Maybe that indifferent start to the season was the result of bad habits; perhaps the group was not cottoning on to the game plan; or could it have been a touch of over-confidence – a sense of sitting back and waiting for things to happen.
Hayden took them all on board and soon enough there was a change in fortune.
The second half of the year has seen a dramatic turnaround in so many statistical areas, from contested possessions, to contested marks, to efficiency in kicking, to an increase in inside 50s, to hardball gets, to uncontested possessions.
The improvement has been consequential.
Hayden, along with Leigh and the assistant coaches, could see the game plan coming together.
“When we were struggling at the start of the year there were definite reasons why some in the group might drop off – walk away.
“But it never happened.
“There is a tightness in this group.
“The results and the improved efforts in the back half of the year show that.”
“Look, we are still statistically able to play in the finals.
“We can certainly shape the finals structure over the next few weeks and while people are saying finals for us have gone out the window, it’s still a possibility.”
Having said that, even Hayden at his most optimistic, concedes it’s a long-shot.
What he and the rest of the group have been focusing on is building a foundation.
“I don’t want to disregard the next two games, but strong performances will give us the chance to take a fair bit of momentum into next year.”
As the reigning NEAFL Rising Star, Hayden has been on many an AFL club’s radar and he hasn’t given up hope that a career at the elite level still awaits.
“I still have an aspiration to play AFL – I’m not afraid to say it’s my dream, my goal.
“I’m old enough to know I can’t control what happens on the outside.

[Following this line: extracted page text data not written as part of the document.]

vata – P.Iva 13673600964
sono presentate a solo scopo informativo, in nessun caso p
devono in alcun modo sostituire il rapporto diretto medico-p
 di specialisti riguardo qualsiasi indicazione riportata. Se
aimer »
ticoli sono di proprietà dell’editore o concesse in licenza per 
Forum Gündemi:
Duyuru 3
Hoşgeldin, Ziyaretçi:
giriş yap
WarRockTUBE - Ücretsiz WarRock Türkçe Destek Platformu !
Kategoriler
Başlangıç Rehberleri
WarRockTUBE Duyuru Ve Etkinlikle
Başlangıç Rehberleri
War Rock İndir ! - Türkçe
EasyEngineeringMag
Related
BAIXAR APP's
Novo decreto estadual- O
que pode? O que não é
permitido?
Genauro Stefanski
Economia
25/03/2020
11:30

“If it doesn’t happen then I’ll keep driving Redland.
“I love playing footy and I enjoy playing at Redland.
He’s seen several mature-age rookies get a chance – look no further than his mate Josh Smith at Collingwood.
“Yeah, you don’t need a reminder. It’s right there in front of you.”

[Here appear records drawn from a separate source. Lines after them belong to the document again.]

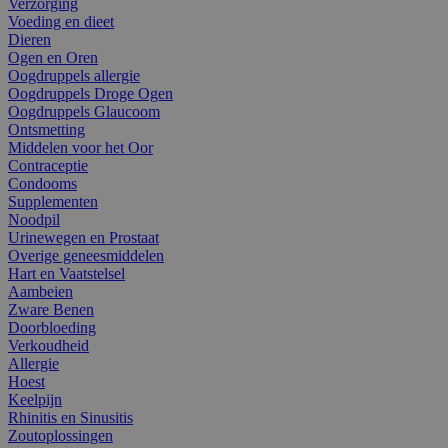
Verzorging
Voeding en dieet
Dieren
Ogen en Oren
Oogdruppels allergie
Oogdruppels Droge Ogen
Oogdruppels Glaucoom
Ontsmetting
Middelen voor het Oor
Contraceptie
Condooms
Supplementen
Noodpil
Urinewegen en Prostaat
Overige geneesmiddelen
Hart en Vaatstelsel
Aambeien
Zware Benen
Doorbloeding
Verkoudheid
Allergie
Hoest
Keelpijn
Rhinitis en Sinusitis
Zoutoplossingen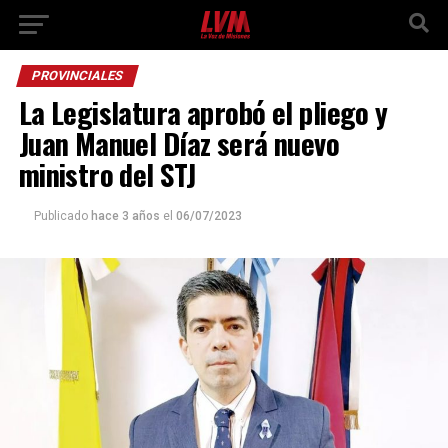
PROVINCIALES
La Legislatura aprobó el pliego y
Juan Manuel Díaz será nuevo
ministro del STJ
Publicado
hace 3 años
el
06/07/2023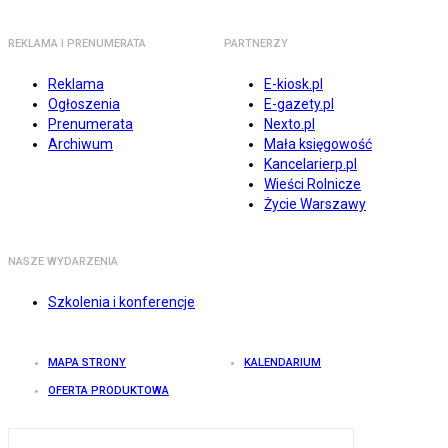
REKLAMA I PRENUMERATA
PARTNERZY
Reklama
E-kiosk.pl
Ogłoszenia
E-gazety.pl
Prenumerata
Nexto.pl
Archiwum
Mała księgowość
Kancelarierp.pl
Wieści Rolnicze
Życie Warszawy
NASZE WYDARZENIA
Szkolenia i konferencje
MAPA STRONY
KALENDARIUM
OFERTA PRODUKTOWA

Hayden will graduate in November in Business Management, majoring in marketing.
He’s already cracked the 50-game barrier with the Bombers, he’s won personal accolades and he’s garnered the respect of so many in the industry.
Hayden’s leadership is admired by all at the club.
He demands the best of his teammates and they look up to him as the young and powerful leader who always gives of his best – and then some.
While the Bombers might not play finals football this year they are in very good hands and that momentum Hayden was talking about could prove a potent ingredient for season 2018.